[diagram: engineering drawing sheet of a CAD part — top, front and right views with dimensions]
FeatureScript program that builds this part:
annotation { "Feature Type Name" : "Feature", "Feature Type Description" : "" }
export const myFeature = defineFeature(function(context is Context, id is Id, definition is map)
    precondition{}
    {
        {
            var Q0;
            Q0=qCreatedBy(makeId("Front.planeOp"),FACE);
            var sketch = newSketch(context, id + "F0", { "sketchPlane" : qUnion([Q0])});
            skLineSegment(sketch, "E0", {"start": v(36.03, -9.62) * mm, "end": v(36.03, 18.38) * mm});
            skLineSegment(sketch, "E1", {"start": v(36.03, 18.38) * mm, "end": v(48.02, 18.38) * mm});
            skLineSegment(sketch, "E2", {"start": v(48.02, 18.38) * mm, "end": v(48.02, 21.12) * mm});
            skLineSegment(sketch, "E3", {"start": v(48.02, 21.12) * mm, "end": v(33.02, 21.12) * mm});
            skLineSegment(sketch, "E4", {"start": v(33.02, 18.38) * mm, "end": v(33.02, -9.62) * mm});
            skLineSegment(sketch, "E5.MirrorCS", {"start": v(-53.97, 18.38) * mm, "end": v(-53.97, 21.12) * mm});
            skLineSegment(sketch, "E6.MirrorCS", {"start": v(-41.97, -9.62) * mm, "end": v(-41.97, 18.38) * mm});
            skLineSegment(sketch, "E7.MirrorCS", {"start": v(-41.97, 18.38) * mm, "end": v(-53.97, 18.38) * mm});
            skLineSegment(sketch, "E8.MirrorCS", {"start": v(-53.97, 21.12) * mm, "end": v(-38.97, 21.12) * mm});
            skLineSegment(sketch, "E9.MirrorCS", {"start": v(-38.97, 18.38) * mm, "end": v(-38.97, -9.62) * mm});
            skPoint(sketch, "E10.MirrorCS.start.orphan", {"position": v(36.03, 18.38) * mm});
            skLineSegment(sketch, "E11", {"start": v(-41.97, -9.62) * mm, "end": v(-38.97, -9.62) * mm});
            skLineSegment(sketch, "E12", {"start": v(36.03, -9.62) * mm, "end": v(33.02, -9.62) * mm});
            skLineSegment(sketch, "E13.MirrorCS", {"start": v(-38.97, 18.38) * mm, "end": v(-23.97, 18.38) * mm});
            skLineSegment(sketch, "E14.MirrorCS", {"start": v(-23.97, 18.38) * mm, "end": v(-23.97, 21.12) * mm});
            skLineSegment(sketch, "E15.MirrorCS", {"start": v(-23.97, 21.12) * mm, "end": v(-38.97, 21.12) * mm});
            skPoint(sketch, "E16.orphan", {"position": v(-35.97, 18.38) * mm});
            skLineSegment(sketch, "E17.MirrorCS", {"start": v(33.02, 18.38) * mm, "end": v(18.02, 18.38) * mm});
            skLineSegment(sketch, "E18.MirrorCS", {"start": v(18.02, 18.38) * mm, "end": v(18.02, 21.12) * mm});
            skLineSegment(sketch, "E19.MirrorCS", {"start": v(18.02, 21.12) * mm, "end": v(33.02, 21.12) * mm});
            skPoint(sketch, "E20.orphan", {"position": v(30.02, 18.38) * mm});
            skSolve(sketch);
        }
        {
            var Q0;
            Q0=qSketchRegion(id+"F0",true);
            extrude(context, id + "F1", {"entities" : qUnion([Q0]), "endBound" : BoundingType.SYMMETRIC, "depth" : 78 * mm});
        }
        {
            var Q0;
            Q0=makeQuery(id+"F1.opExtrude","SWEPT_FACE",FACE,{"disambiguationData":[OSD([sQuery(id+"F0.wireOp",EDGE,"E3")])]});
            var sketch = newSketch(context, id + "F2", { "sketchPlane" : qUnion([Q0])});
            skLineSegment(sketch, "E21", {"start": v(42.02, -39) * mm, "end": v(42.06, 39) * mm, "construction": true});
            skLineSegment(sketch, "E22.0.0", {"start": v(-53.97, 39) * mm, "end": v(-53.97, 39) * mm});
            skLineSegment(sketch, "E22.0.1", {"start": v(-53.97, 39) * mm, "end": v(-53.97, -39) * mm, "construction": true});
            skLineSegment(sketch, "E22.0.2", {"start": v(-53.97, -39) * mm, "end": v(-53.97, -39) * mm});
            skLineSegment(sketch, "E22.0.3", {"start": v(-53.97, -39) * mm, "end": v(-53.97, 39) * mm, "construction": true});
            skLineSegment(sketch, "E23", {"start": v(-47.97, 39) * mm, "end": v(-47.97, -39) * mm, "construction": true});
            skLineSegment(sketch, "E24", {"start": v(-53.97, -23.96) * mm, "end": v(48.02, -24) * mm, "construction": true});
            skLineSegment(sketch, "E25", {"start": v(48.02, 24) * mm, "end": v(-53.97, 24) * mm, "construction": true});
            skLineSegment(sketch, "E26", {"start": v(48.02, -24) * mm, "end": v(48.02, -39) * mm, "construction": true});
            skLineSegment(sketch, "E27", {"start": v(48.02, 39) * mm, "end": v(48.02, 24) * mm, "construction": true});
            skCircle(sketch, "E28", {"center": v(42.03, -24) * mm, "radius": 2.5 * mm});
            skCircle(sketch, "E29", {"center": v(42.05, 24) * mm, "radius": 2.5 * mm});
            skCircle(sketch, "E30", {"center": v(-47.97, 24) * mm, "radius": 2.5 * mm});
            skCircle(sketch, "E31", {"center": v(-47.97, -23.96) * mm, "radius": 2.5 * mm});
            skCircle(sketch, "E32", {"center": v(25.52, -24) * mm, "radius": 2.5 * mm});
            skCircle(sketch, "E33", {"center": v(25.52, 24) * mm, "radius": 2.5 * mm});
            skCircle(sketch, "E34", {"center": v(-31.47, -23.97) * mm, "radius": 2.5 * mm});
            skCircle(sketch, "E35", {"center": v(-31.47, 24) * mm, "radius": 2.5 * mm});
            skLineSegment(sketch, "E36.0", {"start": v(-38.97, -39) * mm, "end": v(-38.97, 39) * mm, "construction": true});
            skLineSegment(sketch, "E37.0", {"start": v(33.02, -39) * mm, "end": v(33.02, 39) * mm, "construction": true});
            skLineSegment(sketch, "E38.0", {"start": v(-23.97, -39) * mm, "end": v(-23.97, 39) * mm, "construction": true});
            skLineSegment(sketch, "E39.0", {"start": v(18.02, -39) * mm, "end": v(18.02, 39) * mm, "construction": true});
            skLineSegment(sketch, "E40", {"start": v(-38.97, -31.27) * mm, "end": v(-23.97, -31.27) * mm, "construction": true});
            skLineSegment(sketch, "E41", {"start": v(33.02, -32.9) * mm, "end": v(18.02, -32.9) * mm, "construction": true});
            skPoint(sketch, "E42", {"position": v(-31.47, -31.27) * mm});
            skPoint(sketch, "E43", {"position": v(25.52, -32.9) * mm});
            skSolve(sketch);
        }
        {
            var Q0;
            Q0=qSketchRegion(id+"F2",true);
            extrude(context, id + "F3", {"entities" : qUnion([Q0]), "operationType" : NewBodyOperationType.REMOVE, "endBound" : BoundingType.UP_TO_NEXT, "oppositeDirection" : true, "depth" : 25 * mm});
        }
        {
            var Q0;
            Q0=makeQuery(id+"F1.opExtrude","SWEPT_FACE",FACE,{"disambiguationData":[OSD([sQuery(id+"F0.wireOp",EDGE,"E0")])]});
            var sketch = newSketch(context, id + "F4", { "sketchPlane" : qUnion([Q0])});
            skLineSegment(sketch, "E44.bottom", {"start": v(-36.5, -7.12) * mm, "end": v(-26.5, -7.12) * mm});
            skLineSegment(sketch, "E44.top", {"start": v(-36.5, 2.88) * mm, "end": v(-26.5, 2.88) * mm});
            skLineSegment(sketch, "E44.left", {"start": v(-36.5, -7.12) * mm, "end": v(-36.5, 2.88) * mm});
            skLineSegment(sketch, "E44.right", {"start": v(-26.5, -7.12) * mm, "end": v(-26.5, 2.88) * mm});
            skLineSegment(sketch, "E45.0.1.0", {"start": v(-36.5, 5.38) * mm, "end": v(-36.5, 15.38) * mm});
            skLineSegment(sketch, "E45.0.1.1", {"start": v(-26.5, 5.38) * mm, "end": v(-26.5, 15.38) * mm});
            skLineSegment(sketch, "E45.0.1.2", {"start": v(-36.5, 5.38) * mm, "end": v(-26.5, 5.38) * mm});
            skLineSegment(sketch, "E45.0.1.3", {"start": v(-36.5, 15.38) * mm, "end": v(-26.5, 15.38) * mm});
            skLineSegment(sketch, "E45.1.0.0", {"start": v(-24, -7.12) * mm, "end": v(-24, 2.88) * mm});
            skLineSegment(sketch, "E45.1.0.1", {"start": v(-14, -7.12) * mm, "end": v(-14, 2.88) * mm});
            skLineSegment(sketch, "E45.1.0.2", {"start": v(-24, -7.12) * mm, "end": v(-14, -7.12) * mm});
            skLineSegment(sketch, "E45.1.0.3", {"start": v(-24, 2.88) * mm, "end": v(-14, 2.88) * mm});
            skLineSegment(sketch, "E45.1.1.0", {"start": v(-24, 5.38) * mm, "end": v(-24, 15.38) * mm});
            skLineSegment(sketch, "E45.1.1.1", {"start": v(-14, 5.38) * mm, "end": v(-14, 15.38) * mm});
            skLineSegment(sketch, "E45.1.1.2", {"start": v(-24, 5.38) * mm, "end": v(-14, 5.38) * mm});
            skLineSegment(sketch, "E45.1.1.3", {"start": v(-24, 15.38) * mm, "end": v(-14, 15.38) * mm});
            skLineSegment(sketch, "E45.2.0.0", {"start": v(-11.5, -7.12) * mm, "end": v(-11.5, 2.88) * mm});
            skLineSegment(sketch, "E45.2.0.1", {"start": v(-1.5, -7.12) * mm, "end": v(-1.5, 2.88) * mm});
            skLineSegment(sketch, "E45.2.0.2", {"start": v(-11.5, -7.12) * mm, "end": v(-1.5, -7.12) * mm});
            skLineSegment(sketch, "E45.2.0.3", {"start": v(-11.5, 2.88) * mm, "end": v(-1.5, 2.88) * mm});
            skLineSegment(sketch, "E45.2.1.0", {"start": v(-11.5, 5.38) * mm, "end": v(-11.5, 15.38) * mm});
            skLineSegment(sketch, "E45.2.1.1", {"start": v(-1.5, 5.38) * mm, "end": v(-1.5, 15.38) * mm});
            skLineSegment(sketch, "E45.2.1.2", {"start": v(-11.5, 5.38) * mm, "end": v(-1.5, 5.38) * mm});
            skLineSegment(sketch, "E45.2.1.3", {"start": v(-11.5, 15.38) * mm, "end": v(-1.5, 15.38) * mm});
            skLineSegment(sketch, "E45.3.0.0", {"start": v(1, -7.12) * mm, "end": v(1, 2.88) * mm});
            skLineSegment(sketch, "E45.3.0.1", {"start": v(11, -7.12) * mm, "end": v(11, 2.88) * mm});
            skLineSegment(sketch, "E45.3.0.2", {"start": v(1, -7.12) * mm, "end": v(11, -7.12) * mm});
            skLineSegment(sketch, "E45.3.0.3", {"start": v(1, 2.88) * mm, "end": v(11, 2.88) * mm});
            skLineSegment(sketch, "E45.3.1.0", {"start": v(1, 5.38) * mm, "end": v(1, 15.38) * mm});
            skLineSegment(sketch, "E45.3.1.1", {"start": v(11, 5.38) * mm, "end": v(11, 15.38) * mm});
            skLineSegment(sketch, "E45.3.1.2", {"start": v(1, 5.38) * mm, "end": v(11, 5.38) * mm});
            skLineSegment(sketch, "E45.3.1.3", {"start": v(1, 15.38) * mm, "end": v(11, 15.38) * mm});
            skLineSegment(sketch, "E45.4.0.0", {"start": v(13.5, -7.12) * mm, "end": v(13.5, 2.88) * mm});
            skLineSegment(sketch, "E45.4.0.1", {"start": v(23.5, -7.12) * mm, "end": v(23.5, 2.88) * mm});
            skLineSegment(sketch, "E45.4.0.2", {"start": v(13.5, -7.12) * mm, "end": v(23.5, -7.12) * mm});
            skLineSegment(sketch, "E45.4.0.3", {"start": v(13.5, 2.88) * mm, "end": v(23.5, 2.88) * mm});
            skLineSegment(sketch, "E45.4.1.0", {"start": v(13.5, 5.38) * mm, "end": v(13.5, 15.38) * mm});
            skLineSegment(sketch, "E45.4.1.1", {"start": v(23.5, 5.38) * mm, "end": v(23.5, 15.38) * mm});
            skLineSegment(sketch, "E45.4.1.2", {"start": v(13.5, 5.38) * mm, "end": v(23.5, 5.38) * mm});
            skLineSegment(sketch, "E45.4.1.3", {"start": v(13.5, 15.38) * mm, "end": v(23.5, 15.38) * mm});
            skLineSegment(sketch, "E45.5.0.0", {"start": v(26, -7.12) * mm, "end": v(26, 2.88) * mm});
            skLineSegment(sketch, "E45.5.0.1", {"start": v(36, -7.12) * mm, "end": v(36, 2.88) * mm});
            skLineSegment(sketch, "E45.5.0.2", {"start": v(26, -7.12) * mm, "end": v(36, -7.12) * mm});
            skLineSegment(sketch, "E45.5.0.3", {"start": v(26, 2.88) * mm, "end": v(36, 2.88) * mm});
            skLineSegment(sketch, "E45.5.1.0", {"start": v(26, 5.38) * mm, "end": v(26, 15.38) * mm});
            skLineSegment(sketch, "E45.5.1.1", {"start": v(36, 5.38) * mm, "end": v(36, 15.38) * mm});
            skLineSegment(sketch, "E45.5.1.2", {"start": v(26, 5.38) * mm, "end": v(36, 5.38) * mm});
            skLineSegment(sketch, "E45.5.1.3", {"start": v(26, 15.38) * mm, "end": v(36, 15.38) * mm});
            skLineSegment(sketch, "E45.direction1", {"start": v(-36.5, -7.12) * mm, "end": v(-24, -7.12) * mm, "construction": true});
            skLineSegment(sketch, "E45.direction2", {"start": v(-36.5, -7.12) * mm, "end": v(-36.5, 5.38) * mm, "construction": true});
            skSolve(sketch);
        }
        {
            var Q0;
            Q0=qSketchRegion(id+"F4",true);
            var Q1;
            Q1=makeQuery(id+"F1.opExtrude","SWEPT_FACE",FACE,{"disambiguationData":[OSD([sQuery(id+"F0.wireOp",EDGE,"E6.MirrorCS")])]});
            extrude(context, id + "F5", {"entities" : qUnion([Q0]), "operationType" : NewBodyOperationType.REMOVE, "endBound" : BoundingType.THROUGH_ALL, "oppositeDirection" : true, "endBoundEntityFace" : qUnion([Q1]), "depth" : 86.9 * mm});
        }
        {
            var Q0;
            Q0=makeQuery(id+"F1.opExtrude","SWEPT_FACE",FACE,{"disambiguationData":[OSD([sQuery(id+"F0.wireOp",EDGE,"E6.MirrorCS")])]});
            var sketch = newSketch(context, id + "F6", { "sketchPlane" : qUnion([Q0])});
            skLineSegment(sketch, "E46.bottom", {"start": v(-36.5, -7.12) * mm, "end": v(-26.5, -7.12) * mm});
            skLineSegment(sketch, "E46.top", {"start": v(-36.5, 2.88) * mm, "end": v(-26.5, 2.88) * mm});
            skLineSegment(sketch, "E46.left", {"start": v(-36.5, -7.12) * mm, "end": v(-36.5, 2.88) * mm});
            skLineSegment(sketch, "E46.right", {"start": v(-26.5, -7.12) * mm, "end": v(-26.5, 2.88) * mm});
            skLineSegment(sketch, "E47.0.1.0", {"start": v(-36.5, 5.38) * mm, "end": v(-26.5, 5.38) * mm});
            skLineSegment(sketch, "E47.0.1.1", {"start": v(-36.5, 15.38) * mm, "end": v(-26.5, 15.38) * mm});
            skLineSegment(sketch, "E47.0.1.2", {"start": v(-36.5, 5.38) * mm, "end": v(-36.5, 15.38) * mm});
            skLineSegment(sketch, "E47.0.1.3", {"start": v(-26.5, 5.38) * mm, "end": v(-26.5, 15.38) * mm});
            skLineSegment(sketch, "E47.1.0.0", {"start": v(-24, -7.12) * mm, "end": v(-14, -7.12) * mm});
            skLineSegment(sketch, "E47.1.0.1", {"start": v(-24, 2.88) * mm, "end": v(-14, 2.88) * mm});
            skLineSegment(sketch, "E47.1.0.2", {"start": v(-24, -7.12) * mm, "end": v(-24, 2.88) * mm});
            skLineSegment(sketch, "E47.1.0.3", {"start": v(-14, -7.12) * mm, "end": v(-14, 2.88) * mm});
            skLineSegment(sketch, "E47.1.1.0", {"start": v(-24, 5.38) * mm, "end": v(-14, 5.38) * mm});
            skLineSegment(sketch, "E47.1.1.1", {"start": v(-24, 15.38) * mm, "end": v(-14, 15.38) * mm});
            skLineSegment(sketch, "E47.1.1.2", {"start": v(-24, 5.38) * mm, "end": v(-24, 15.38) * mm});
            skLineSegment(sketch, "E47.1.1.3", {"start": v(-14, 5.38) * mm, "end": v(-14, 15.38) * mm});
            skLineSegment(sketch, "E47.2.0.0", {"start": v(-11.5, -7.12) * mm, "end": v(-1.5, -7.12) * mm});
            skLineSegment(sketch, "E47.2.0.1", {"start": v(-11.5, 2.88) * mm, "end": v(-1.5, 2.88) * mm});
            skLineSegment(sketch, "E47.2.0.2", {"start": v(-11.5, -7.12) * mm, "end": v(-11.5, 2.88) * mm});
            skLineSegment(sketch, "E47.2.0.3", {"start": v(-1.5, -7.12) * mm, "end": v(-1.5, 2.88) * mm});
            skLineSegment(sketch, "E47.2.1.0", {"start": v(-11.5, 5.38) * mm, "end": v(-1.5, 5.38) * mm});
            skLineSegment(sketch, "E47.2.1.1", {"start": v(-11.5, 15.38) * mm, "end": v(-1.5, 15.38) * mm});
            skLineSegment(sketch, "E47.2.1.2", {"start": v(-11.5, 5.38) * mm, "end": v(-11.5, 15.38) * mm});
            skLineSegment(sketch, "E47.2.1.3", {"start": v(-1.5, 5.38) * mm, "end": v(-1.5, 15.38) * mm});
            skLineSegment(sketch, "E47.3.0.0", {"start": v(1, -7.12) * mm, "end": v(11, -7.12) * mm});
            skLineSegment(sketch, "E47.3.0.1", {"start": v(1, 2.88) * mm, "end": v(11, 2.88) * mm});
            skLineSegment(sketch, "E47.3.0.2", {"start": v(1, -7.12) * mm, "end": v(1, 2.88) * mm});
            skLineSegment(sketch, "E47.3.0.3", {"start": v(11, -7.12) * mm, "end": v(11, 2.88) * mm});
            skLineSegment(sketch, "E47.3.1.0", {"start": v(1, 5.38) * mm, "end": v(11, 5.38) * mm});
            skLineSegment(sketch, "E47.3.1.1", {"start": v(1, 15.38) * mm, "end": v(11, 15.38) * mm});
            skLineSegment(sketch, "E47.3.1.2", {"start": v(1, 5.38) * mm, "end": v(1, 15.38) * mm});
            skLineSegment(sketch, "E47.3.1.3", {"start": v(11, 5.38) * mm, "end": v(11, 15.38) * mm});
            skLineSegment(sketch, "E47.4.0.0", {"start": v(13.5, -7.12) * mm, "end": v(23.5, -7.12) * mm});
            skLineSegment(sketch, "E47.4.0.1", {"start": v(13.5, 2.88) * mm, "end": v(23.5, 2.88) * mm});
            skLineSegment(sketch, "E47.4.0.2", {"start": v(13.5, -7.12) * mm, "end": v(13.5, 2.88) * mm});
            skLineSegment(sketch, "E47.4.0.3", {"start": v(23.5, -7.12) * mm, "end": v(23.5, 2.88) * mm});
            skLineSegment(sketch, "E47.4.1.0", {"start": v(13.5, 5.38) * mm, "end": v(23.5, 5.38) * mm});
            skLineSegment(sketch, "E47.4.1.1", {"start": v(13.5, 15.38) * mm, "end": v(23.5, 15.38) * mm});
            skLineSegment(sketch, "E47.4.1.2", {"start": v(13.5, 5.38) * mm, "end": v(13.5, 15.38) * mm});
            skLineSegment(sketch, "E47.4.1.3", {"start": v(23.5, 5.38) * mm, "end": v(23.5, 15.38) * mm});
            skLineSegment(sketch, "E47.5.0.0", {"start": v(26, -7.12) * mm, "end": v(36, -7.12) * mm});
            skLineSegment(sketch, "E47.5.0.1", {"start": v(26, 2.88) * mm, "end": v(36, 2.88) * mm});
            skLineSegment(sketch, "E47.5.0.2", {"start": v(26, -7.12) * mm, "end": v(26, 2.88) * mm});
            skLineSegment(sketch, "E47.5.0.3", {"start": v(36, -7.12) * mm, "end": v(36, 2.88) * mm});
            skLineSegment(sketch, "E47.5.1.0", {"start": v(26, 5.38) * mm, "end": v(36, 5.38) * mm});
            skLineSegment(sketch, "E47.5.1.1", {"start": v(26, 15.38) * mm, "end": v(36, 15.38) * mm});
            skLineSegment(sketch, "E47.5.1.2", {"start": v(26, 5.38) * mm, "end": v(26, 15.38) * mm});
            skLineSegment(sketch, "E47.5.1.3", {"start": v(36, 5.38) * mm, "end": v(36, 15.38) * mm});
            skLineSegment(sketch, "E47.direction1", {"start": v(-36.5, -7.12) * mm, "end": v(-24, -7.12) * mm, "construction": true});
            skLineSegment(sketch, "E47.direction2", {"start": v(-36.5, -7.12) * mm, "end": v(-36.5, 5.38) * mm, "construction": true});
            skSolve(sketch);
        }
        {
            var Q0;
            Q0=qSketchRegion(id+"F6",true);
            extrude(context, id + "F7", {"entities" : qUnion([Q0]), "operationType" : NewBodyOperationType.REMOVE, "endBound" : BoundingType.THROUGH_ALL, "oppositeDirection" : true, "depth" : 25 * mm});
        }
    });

▸ **EXERCISE AIM**:
List every line in the records above that contains the string "sketchPlane", copying each line in full.

▸ **RIGHT ANSWER**:
            var sketch = newSketch(context, id + "F0", { "sketchPlane" : qUnion([Q0])});
            var sketch = newSketch(context, id + "F2", { "sketchPlane" : qUnion([Q0])});
            var sketch = newSketch(context, id + "F4", { "sketchPlane" : qUnion([Q0])});
            var sketch = newSketch(context, id + "F6", { "sketchPlane" : qUnion([Q0])});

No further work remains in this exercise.